DIRECTIONS FOR THIS TASK
Write out only the final part of the records below. It begins with the line that contains "For every layout" and ends with the last line.

[[ SOURCE INFORMATION open ]]

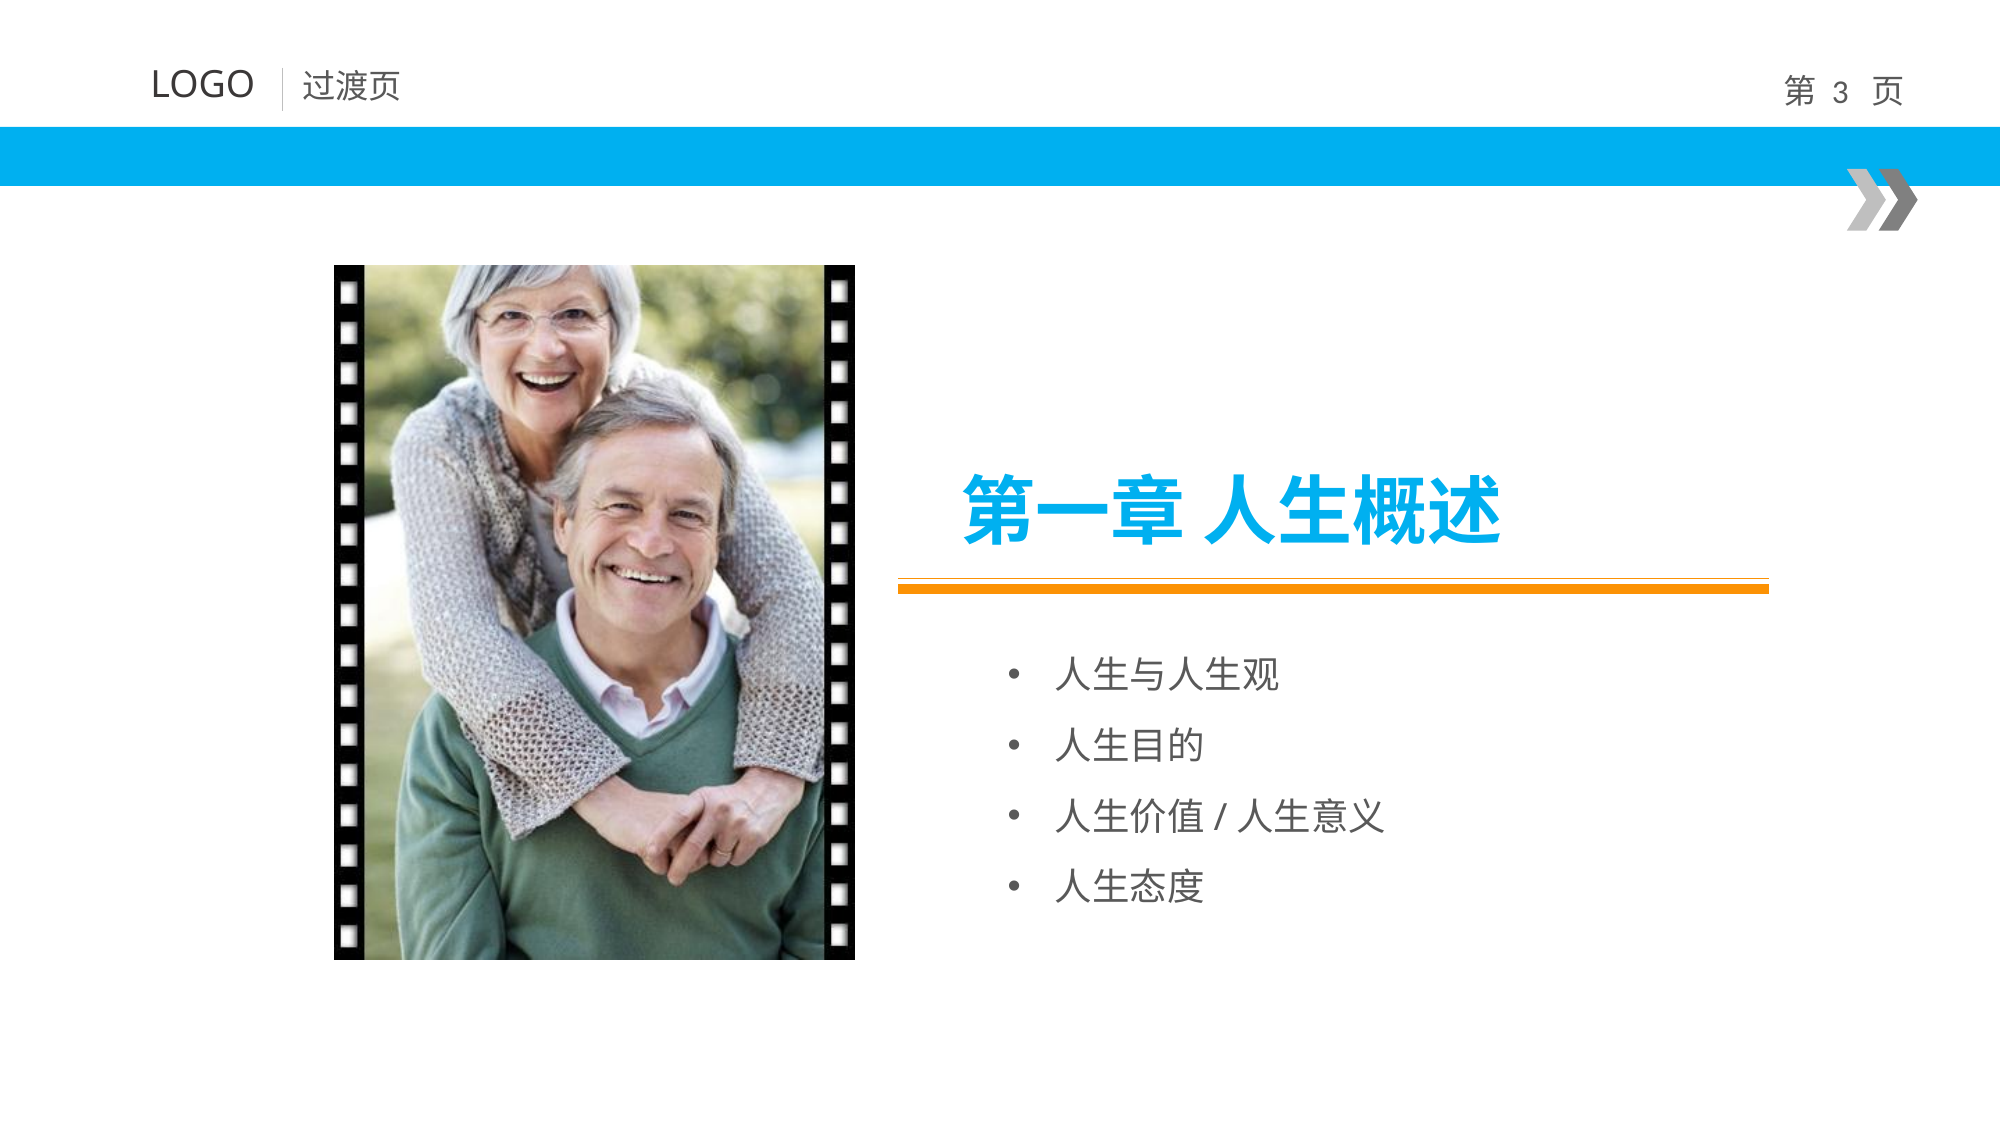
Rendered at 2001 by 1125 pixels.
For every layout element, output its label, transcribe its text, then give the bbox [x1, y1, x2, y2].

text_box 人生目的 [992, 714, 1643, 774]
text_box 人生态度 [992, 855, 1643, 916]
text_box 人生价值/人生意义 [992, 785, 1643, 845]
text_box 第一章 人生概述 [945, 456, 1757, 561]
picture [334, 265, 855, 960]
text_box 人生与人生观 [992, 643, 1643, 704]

[[ SOURCE INFORMATION closed ]]

TASK ANSWER
For every layout element, output its label, transcribe its text, then give the bbox [x1, y1, x2, y2].

text_box 人生目的 [992, 714, 1643, 774]
text_box 人生态度 [992, 855, 1643, 916]
text_box 人生价值/人生意义 [992, 785, 1643, 845]
text_box 第一章 人生概述 [945, 456, 1757, 561]
picture [334, 265, 855, 960]
text_box 人生与人生观 [992, 643, 1643, 704]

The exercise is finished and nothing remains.